ASSIGNED TASK: Reproduce the lines of the items verbatim, beginning with the line that contains "Ley 12/1998, de 21" and ending with the line that contains "Ley 11/2002, de".

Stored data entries
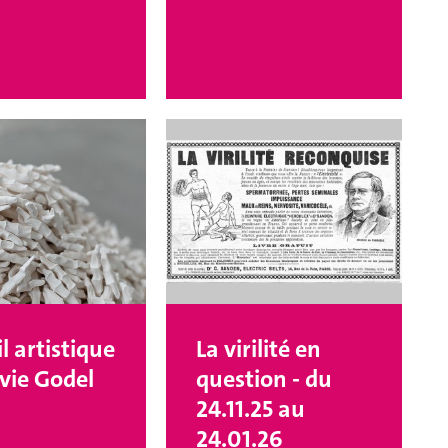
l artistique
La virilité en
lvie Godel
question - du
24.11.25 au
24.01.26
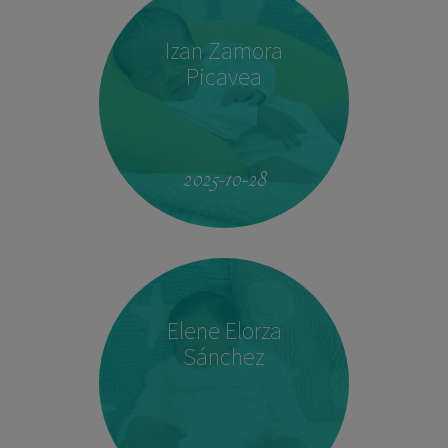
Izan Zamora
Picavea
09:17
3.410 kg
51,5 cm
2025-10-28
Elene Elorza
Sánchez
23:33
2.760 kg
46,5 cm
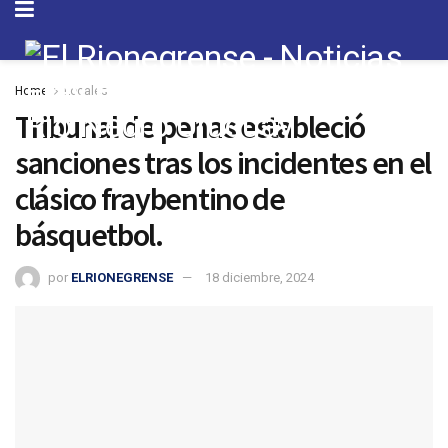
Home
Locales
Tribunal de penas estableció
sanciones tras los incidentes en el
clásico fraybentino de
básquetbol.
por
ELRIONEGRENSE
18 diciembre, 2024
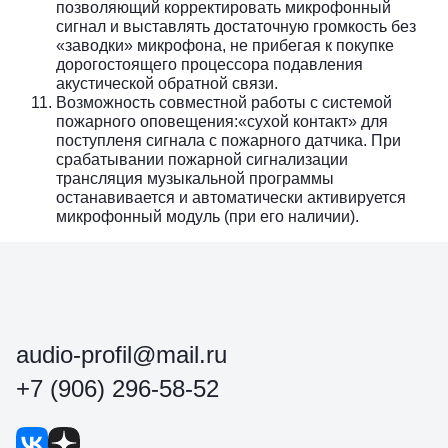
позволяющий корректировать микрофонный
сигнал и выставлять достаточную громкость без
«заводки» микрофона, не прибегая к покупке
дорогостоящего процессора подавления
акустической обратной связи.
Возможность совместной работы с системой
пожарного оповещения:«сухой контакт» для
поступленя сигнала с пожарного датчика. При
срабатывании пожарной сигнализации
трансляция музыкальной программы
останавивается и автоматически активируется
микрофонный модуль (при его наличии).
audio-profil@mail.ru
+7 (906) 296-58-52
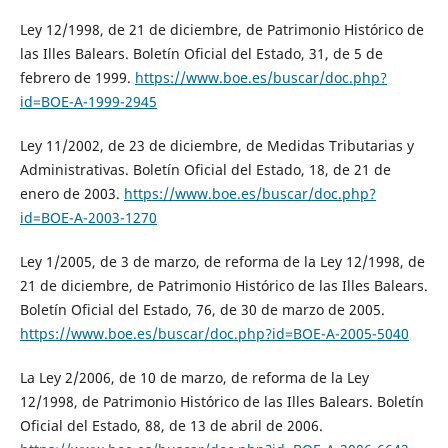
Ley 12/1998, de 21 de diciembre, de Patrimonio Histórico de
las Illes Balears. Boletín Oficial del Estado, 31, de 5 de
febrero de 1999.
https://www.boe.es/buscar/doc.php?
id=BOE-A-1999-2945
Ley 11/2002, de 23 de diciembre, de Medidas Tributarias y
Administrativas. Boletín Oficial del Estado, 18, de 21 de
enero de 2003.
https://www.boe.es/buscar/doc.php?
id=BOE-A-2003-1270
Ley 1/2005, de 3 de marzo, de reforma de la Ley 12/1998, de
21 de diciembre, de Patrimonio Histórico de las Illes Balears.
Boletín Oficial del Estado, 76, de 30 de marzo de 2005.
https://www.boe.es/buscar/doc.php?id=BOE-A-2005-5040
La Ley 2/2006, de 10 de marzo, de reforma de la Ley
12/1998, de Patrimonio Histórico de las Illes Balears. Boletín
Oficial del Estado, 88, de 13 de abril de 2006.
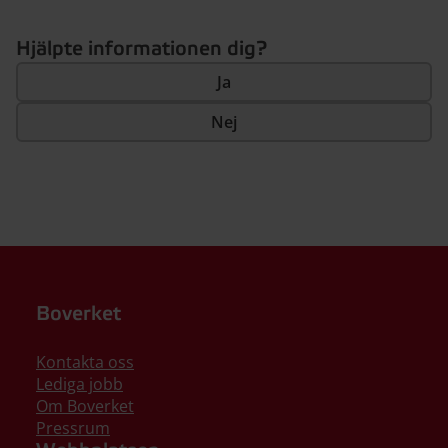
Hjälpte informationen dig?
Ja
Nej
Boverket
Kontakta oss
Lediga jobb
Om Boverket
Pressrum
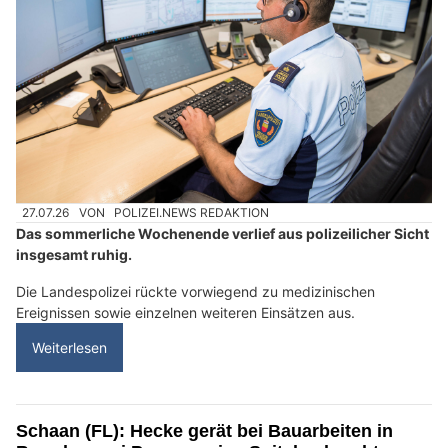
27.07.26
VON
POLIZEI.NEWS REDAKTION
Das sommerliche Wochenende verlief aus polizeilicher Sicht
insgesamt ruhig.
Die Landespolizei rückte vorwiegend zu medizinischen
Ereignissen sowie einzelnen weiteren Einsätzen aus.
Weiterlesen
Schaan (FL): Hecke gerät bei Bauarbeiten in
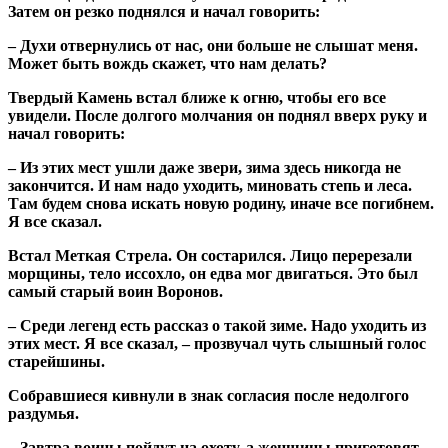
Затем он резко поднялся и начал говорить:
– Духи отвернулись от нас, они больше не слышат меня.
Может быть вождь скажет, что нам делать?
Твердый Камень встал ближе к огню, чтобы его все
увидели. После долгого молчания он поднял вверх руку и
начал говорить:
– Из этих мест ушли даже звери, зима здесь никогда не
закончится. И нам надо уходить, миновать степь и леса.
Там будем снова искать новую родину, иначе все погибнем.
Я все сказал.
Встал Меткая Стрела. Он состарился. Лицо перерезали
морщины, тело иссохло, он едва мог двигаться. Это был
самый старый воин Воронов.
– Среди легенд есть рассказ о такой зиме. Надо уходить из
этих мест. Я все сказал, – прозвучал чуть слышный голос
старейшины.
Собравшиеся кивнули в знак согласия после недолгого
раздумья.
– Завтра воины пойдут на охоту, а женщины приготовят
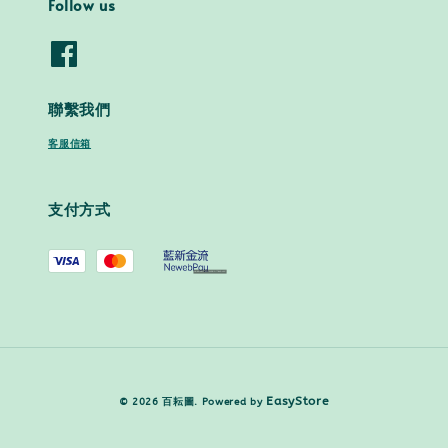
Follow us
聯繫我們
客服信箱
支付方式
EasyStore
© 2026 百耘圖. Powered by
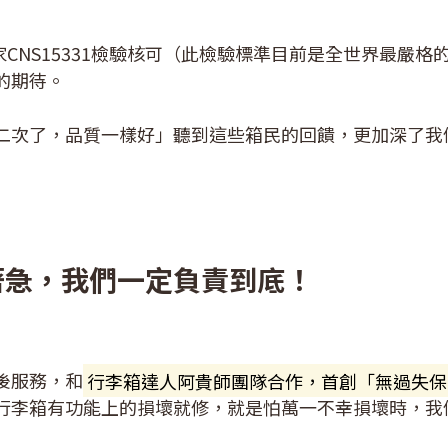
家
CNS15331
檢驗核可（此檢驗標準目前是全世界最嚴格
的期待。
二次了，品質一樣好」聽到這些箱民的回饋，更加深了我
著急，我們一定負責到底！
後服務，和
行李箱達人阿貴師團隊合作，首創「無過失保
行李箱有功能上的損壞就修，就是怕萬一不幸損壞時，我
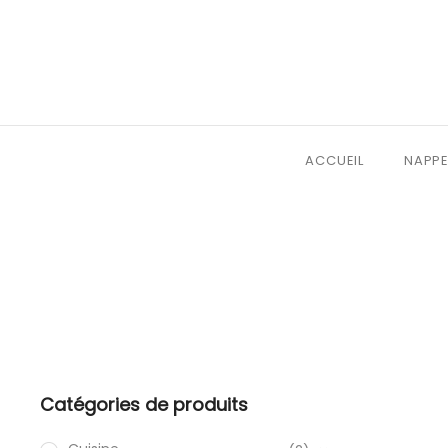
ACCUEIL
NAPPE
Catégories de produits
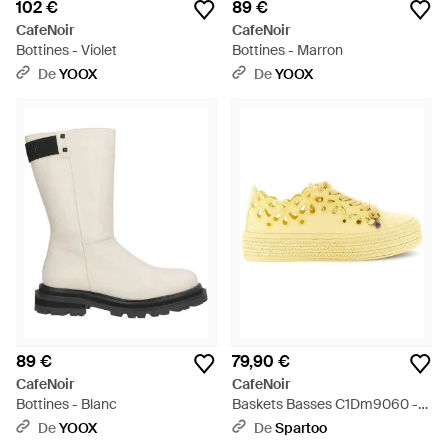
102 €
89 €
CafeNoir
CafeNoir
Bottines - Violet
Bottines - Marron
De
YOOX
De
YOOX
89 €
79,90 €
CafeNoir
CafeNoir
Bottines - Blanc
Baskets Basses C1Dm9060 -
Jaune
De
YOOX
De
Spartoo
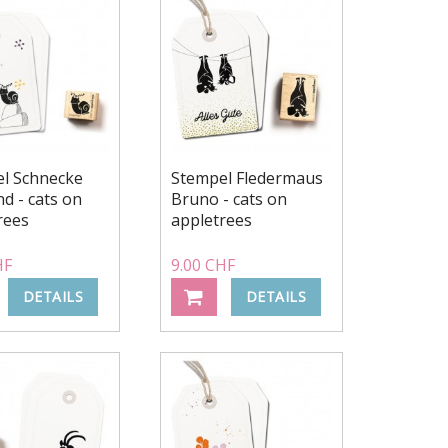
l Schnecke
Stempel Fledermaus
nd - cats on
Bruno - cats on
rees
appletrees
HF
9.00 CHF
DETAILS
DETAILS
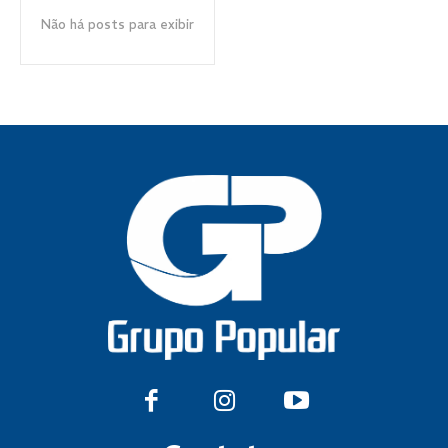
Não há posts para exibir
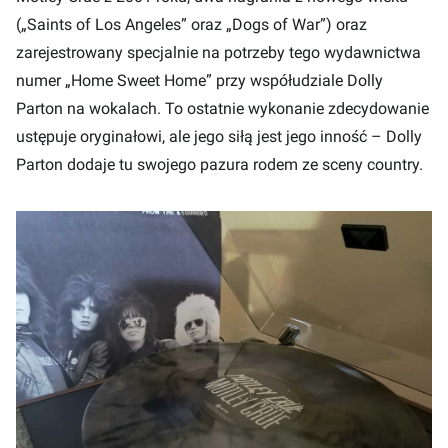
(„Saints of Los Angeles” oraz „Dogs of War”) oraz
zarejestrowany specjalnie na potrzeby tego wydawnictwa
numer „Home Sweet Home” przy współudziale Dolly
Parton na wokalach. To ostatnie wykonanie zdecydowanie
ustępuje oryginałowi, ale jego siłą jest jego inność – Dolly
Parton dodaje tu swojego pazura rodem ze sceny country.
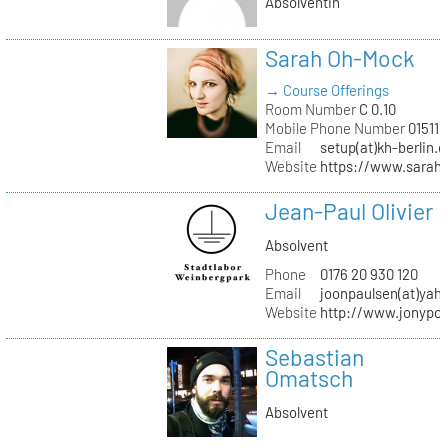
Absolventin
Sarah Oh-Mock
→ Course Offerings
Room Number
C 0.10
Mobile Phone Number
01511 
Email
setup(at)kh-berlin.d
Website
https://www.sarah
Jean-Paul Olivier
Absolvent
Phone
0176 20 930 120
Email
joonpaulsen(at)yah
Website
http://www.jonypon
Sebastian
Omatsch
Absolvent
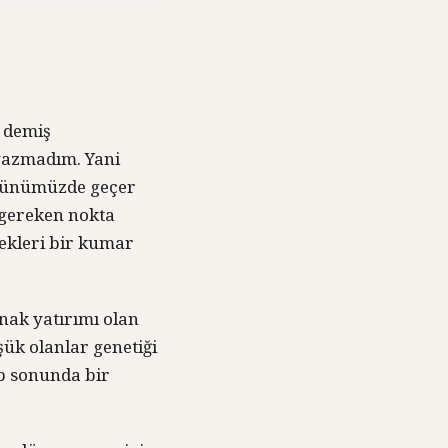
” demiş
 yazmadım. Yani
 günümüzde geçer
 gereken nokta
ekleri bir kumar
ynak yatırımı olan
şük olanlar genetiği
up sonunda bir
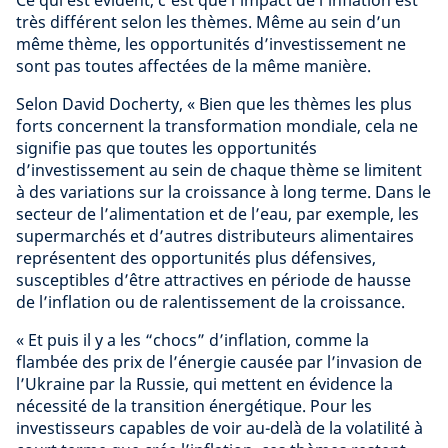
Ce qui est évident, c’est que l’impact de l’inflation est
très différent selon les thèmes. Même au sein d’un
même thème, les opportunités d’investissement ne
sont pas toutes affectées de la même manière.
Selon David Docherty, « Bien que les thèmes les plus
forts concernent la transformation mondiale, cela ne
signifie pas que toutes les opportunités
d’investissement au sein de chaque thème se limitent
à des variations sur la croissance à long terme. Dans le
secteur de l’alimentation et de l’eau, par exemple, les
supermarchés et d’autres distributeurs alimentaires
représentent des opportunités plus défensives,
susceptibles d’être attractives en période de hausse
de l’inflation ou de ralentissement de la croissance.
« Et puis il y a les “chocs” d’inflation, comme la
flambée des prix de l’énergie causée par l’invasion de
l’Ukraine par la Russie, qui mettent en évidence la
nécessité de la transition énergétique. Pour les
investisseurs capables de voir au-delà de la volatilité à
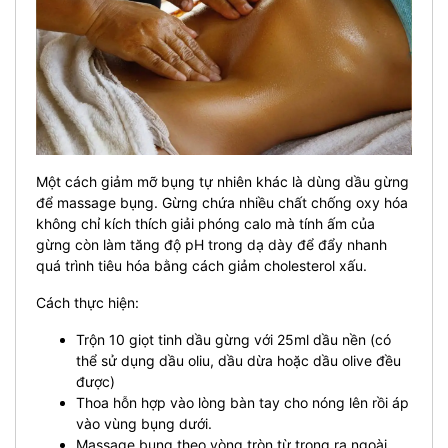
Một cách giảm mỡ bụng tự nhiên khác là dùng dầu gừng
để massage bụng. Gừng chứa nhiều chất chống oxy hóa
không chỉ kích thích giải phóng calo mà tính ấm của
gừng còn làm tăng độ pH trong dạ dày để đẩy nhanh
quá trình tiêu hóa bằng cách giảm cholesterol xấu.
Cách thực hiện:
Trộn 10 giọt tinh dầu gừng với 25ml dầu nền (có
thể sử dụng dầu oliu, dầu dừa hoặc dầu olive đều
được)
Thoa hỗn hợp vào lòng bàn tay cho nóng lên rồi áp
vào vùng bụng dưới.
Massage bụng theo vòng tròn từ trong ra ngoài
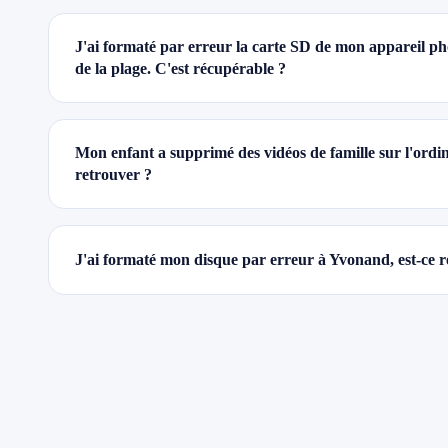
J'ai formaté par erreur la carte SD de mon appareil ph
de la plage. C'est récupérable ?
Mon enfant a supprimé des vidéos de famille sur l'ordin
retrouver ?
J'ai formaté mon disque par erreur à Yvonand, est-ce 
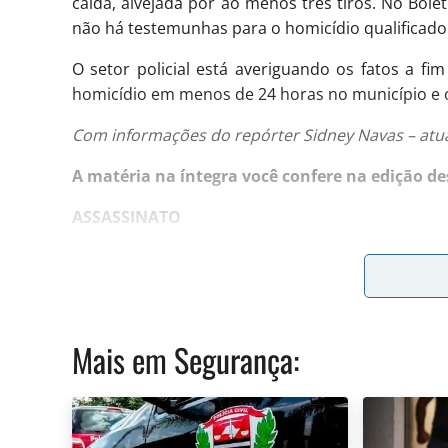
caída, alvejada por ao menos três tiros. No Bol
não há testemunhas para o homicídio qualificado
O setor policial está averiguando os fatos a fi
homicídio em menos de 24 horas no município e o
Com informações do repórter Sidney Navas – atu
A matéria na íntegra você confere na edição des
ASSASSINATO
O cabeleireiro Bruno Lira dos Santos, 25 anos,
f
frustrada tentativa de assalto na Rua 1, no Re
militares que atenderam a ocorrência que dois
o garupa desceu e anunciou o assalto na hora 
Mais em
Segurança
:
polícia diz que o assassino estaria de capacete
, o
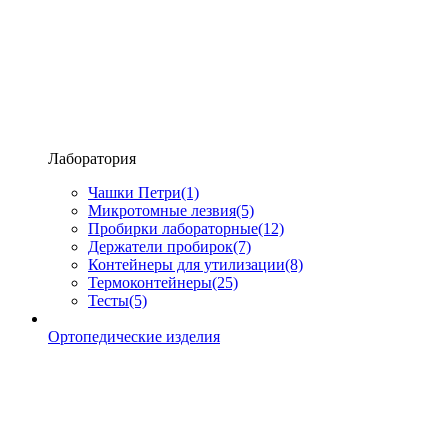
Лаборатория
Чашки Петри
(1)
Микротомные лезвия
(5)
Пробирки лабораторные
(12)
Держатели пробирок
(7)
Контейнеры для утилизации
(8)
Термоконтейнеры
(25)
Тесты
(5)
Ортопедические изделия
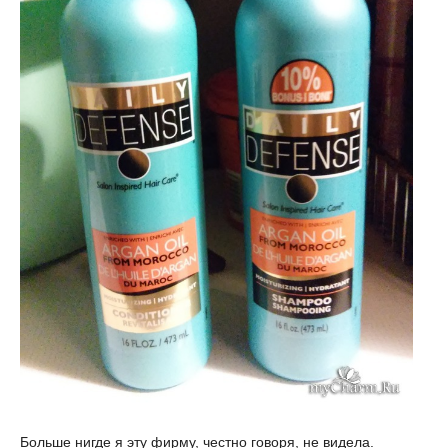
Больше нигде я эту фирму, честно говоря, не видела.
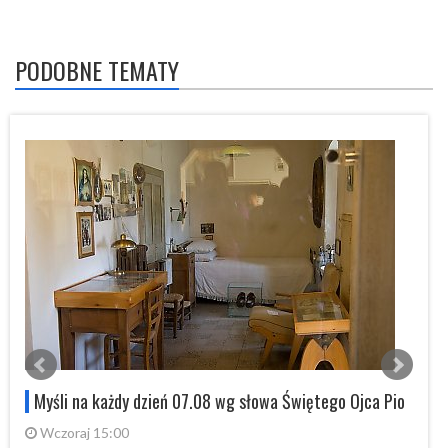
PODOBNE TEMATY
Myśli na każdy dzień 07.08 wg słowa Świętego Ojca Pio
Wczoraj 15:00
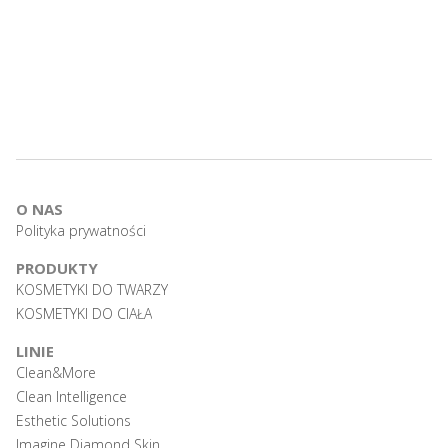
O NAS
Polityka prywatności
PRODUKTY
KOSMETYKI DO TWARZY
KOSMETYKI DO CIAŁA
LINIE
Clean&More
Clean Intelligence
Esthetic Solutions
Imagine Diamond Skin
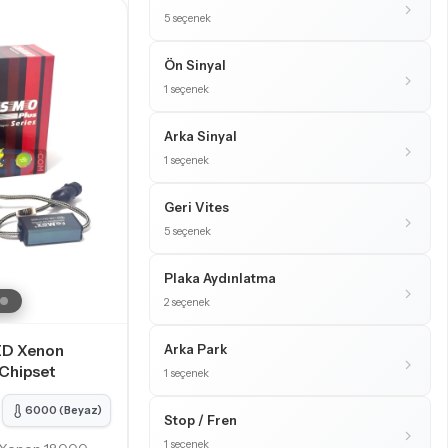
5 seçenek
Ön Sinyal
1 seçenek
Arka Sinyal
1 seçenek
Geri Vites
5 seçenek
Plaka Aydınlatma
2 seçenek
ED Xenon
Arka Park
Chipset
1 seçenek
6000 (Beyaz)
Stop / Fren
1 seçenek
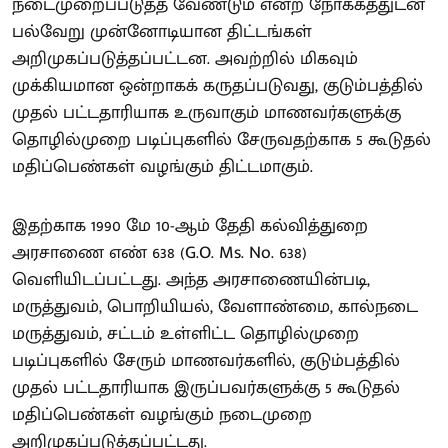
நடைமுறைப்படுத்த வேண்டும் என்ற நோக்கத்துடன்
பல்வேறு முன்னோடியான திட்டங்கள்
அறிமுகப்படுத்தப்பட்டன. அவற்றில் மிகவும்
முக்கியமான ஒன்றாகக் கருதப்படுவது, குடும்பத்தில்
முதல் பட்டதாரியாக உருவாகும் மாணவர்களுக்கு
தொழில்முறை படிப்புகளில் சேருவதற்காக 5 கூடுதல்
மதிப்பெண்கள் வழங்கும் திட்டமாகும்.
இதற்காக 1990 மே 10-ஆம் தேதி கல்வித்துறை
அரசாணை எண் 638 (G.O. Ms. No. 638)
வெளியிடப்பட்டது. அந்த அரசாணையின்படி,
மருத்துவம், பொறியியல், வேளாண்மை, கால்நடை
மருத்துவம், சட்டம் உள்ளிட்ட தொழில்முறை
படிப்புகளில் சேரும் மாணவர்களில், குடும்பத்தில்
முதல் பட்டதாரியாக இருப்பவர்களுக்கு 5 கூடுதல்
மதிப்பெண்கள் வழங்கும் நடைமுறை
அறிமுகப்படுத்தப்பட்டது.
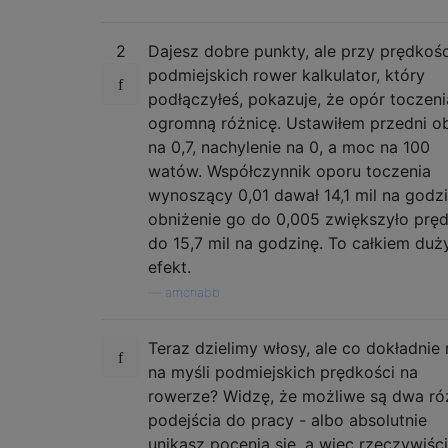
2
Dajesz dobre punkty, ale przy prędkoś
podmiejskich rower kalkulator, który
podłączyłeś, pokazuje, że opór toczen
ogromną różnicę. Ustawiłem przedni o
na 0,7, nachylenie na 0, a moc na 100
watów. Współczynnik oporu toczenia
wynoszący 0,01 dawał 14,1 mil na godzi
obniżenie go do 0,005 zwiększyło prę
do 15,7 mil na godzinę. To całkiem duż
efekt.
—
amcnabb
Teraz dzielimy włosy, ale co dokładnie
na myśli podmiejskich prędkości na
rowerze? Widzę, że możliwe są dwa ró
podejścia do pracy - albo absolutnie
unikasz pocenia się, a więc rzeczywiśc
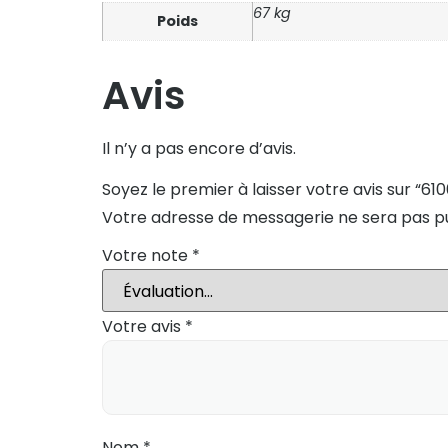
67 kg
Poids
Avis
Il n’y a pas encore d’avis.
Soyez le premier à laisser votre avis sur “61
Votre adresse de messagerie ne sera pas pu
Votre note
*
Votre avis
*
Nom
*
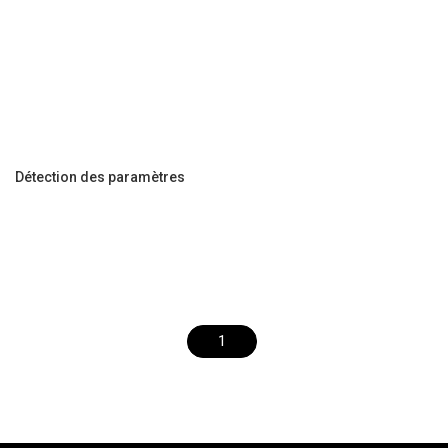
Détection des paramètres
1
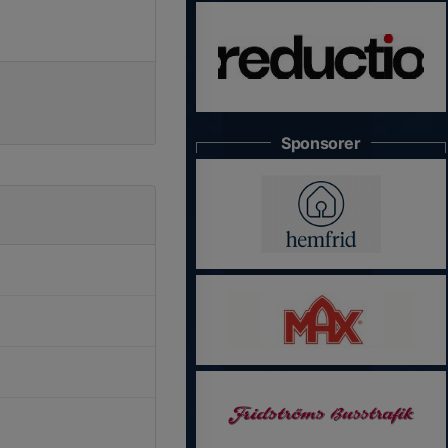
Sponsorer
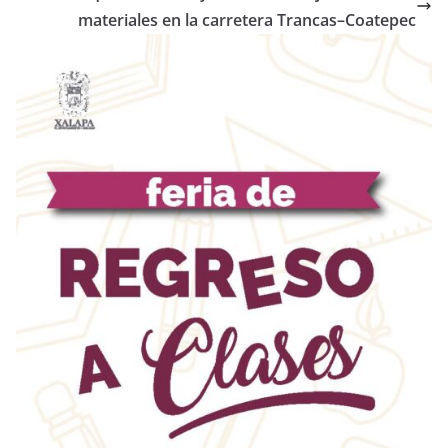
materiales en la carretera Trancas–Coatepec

RESPONSE BELOW:
Ley 12/1998, de 21 de diciembre, de Patrimonio Histórico de
las Illes Balears. Boletín Oficial del Estado, 31, de 5 de
febrero de 1999.
https://www.boe.es/buscar/doc.php?
id=BOE-A-1999-2945
Ley 11/2002, de 23 de diciembre, de Medidas Tributarias y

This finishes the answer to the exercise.